Methods: We produced a series of monoclonal antibodies and selected pairs capable of discriminating between the two molecular forms of eMBP1. Radioimmunoassay (RIA) was performed to simultaneously quantitate the levels of mature eMBP1 and proMBP1 in secretions from patients with chronic rhinosinusitis (CRS) and sera from patients with hypereosinophilic syndrome (HES) and other myeloproliferative disorders.

Results: The novel immunoassays possessed less than 1% crossreactivity between mature eMBP1 and proMBP1. Mature eMBP1, but not proMBP1, was found in nasal secretions of CRS patients. In contrast, elevated serum levels of mature eMBP1 and proMBP1 were observed in approximately 60% and 90% of HES patients, respectively, with proMBP1 present in greater quantities than mature eMBP1. Patients with several myeloproliferative disorders also showed high serum levels of proMBP1 while mature eMBP1 remained at basal levels.

Conclusion: The novel immunoassays successfully differentiated mature eMBP1 and proMBP1 in human biological fluids. Further studies addressing the clinical correlates of these assays will help to develop biomarkers to diagnose and monitor patients with eosinophilia and myeloproliferative disorders.

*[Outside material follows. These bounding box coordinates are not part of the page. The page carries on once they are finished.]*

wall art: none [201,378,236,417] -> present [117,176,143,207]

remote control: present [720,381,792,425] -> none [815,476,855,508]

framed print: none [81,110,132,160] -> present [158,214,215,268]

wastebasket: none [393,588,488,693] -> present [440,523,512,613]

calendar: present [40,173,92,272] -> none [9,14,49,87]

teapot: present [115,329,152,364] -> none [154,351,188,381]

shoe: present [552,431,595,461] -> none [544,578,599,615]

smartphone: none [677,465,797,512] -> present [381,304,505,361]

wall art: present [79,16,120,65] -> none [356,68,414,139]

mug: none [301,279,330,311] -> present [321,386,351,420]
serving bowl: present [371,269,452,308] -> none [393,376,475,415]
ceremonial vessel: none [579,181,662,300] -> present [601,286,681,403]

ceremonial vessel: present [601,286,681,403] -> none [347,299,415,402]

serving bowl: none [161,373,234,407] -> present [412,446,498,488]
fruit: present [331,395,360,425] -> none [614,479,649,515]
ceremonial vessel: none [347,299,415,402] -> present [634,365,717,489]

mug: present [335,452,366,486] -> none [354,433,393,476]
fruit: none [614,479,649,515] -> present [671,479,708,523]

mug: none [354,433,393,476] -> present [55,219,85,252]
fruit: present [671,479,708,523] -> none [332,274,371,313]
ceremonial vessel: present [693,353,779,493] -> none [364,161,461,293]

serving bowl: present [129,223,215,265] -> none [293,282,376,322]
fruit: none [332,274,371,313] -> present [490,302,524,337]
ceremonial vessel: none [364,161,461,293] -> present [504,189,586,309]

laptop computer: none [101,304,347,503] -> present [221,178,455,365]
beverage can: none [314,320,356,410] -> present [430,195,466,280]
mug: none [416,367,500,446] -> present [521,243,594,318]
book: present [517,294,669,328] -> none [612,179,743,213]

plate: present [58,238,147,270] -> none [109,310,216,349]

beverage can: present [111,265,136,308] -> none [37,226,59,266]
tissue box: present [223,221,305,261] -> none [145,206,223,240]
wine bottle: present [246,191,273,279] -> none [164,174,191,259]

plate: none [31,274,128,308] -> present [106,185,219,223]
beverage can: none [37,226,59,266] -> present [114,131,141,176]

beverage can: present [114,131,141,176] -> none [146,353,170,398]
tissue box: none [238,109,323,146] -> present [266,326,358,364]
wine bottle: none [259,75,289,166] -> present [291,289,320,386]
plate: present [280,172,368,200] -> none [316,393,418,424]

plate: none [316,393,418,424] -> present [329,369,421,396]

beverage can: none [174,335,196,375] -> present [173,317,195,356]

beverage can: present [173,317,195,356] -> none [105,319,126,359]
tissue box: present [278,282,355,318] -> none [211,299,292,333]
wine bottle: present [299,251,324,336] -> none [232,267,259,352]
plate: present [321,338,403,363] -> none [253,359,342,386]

Keywords: Eosinophilia; Eosinophils; MBP; Myeloproliferative disorders; proMBP.

Figure 1.

Development of immunoassays specific for proMBP1 and mature eMBP1. (A) Plates were coated with the 163–15E10 antibody. Serial dilutions of recombinant proMBP-1 and native mature eMBP1 were added and detected using the radiolabeled 176–8H8 antibody. (B) Plates were coated with 173–14E10 antibody. Serial dilutions of recombinant proMBP-1 and native mature eMBP1 were added and detected by 171–8B2 antibody. The data are representative of at least 3 experiments showing similar results.

Figure 2.

Analyses of nasal secretions from chronic rhinosinusitis (CRS) patients and serum specimens from hypereosinophilic syndrome (HES) patients. (A) Radioimmunoassay analyses of proMBP11 and eMBP1 in nasal secretions from CRS patients. Subject numbers are indicated on the x-axis. (B) Radioimmunoassay analyses of proMBP1 and eMBP1 in serum specimens from HES patients and normal healthy subjects. Subject numbers and groups are indicated on the x-axis. (C) Western blot analyses for the presence of proMBP1 and eMBP1. Sera from two HES patients, nasal secretions from two CRS patients, and corresponding control healthy subjects were analyzed as described in the Methods section by using specific antibodies against mature eMBP1 (J6–8A4) and proMBP1 (J163–15E10). The control lanes for the mature eMBP1 blot and proMBP1 blot are mature eMBP1 isolated with eosinophils from HES patients and proMBP1 purified from supernatants of Chinese hamster ovarian cells transfected with the expression vector pSv/DHFR/ProMBP, respectively. The data presented are a representative of two experiments, which show similar findings.

Figure 3.

Analyses of serum specimens from patients with HES and other myeloproliferative disorders. The results of analyses for proMBP1 and eMBP1 in patients with myeloproliferative diseases are shown as box and whisker plots. The whiskers indicate the minimum and maximum values and the boxplots indicate medians and lower and upper quartiles. The median values for each group are described on the top of the whisker. Each dot represents one subject. HES; hypereosinophilic syndrome, CML; chronic myelogenous leukemia. ET; essential thrombocythemia, MDS; myelodysplastic syndrome, MMM; myelofibrosis with myeloid metaplasia, PV; polycythemia vera, and SMCD; systemic mast cell disease.